We do note, however, that notwithstanding that defense counsel apparently lacked the “skill of a Patrick Hastings” (Commonwealth v. Satterfield, 373 Mass. 109, 111 [1977]), the trial judge did not exhibit the patience and the skill to maintain courtroom decorum in the manner exemplified by Justice Francis J. Quirico or Justice Henry T. Lummus, whose treatise all trial judges would be well advised to study. See Lummus, The Trial Judge 7-27 (1937).
See, e.g., Commonwealth v. Haas, 373 Mass. 545, 557 n.11 (1977).
It would be preferable to have any new trial before a different judge if the defendant is represented by the same counsel.
For example, see the embarassingly long and ancient list “culled from the reports of just the past two years [1975-1976]” in Commonwealth v. Earltop, 372 Mass. 199, 205-206 n.1 (1977) (Hennessey, C.J., concurring).
See Commonwealth v. McLeod, 30 Mass. App. Ct. at 541 n.9.

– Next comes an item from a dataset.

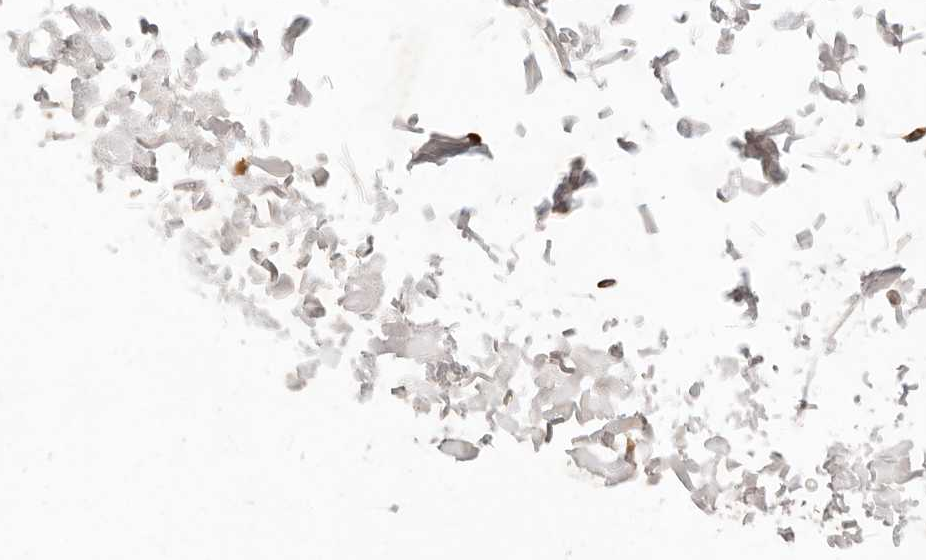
{"staining": {"intensity": "weak", "quantity": "<25%", "location": "cytoplasmic/membranous"}, "tissue": "adipose tissue", "cell_type": "Adipocytes", "image_type": "normal", "snomed": [{"axis": "morphology", "description": "Normal tissue, NOS"}, {"axis": "topography", "description": "Soft tissue"}], "caption": "Immunohistochemical staining of normal human adipose tissue displays no significant positivity in adipocytes. (DAB (3,3'-diaminobenzidine) immunohistochemistry visualized using brightfield microscopy, high magnification).", "gene": "C1orf127", "patient": {"sex": "male", "age": 72}}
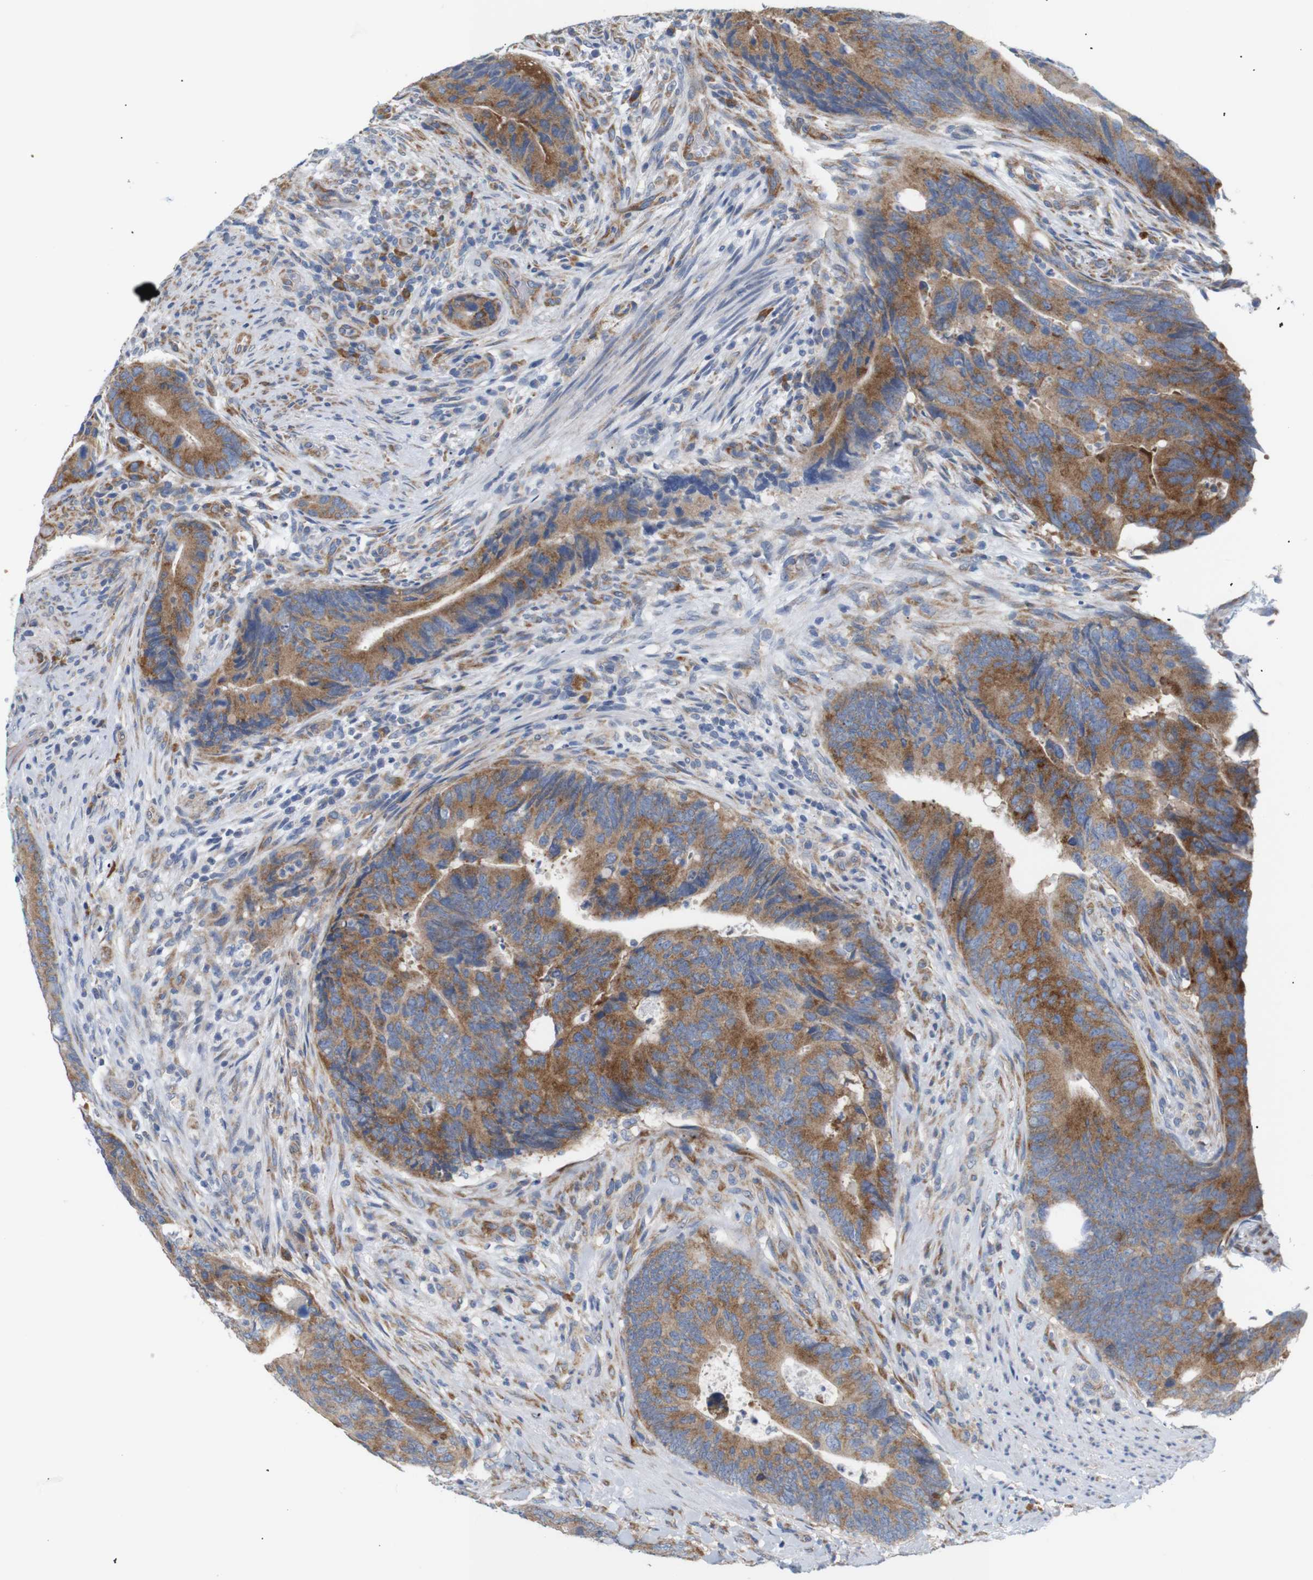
{"staining": {"intensity": "moderate", "quantity": ">75%", "location": "cytoplasmic/membranous"}, "tissue": "colorectal cancer", "cell_type": "Tumor cells", "image_type": "cancer", "snomed": [{"axis": "morphology", "description": "Normal tissue, NOS"}, {"axis": "morphology", "description": "Adenocarcinoma, NOS"}, {"axis": "topography", "description": "Colon"}], "caption": "Protein analysis of colorectal cancer (adenocarcinoma) tissue demonstrates moderate cytoplasmic/membranous staining in about >75% of tumor cells.", "gene": "TRIM5", "patient": {"sex": "male", "age": 56}}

As the defendant’s counsel made proper objections to these improprieties, the prosecutor and the trial judge were made aware of the “problems with the [closing] argument which . . . appellate counsel now raises.” Commonwealth v. Simmons, 20 Mass. App, Ct. 366, 371 (1985). See and compare Commonwealth v. Cobb, 26 Mass. App. Ct. 283, 288 n.7 (1988) (seasonable objection is “of large, if not necessarily conclusive, importance upon appellate review”); Commonwealth v. Deveau, 34 Mass. App. Ct. 9, 14 (1993). Compare Commonwealth v. Clary, 388 Mass. 583,
In response to the objection, the judge gave the perfunctory instruction to the jury that it was their memory of the facts that controlled. See Commonwealth v. Sevieri, 21 Mass. App. Ct. 745, 754 (1986) (judge gave “standard, not curative” instructions). See also Commonwealth v. Clary, 388 Mass. at 591.
“There was only one unintentional misstatement (i.e., that the Walshes were at church on Sunday).”
Likewise, we decline to accept the Commonwealth’s collateral ground that “some measure of jury sophistication can be assumed with regard to sorting out hyperbole and speculation." The short answer to that request is who, after being admonished to be careful not to do so, used hyperbole and offered speculation?